The military Service Chiefs are often said to "wear two hats." As members of the Joint Chiefs of Staff, they offer advice to the President, the Secretary of Defense, and the NSC. As the chiefs of the Military Services, they are responsible to the Secretaries of their Military Departments for management of the Services. The Service Chiefs serve for 4 years. By custom, the Vice Chiefs of the Services act for their chiefs in most matters having to do with day-to-day operation of the Services. The duties of the Service Chiefs as members of the Joint Chiefs of Staff take precedence over all their other duties.

The Joint Staff assists the Chairman of the Joint Chiefs of Staff in accomplishing his responsibilities for: the unified strategic direction of the combatant forces; their operation under unified command; and for their integration into an efficient team of land, naval, and air forces. The "Joint Staff" is composed of approximately equal numbers of officers from the Army, Navy and Marine Corps and Air Force. In practice, the Marines make up about 20 percent of the number allocated to the Navy.

Since its establishment in 1947, statute has prohibited the Joint Staff from operating or organizing as an overall armed forces general staff; therefore, the Joint Staff has no executive authority over combatant forces.

The Chairman of the Joint Chiefs of Staff, after consultation with other JCS members and with the approval of the Secretary of Defense, selects the Director, Joint Staff, to assist in managing the Joint Staff. By law, the direction of the Joint Staff rests exclusively with the Chairman of the Joint Chiefs of Staff. As the Chairman directs, the Joint Staff also may assist the other JCS members in carrying out their responsibilities.

In the joint arena, a body of senior flag or general officers assists in resolving matters that do not require JCS attention. Each Service Chief appoints an operations deputy who works with the Director, Joint Staff, to form the subsidiary body known as the Operations Deputies or the OPSDEPS. They meet in sessions chaired by the Director, Joint Staff, to consider issues of lesser importance or to review major issues before they reach the Joint Chiefs of Staff. With the exception of the Director, this body is not part of the Joint Staff. There is also a subsidiary body known as the Deputy Operations Deputies (DEPOPSDEPs), composed of the Vice Director, Joint Staff, and a two-star flag or general officer appointed by each Service Chief. Currently, the DEPOPSDEPs are the Service directors for plans. Issues come before the DEPOPSDEPs to be settled at their level or forwarded to the OPSDEPS. Except for the Vice Director, Joint Staff, the DEPOPSDEPs are not part of the Joint Staff.

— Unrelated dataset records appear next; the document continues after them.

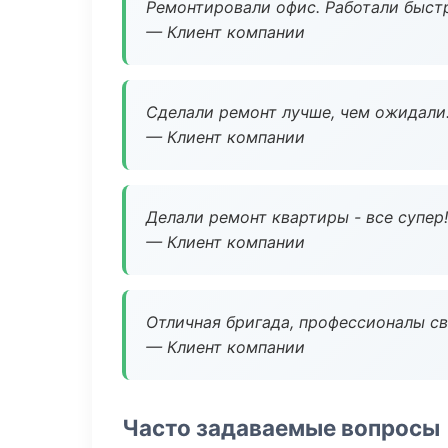
Ремонтировали офис. Работали быстр
— Клиент компании
Сделали ремонт лучше, чем ожидали
— Клиент компании
Делали ремонт квартиры - все супер!
— Клиент компании
Отличная бригада, профессионалы св
— Клиент компании
Часто задаваемые вопросы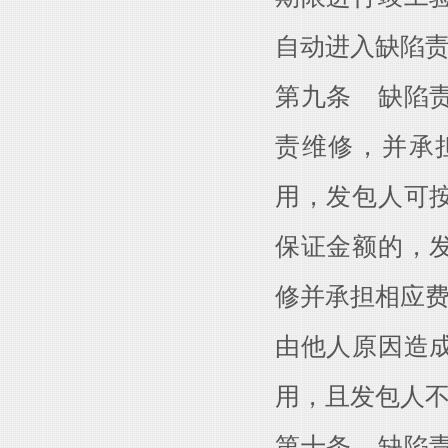
自动进入缺陷
第九条 缺陷
责维修，并承
用，发包人可
保证金额的，
修并承担相应
由他人原因造
用，且发包人
第十条 缺陷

Matters come before these bodies under policies prescribed by the Joint Chiefs of Staff. The Director, Joint Staff, is authorized to review and approve issues when there is no dispute between the Services, when the issue does not warrant JCS attention, when the proposed action is in conformance with CJCS policy, or when the issue has not been raised by a member of the Joint Chiefs of Staff. Actions completed by either the OPSDEPs or DEPOPSDEPs will have the same effect as actions by the Joint Chiefs of Staff.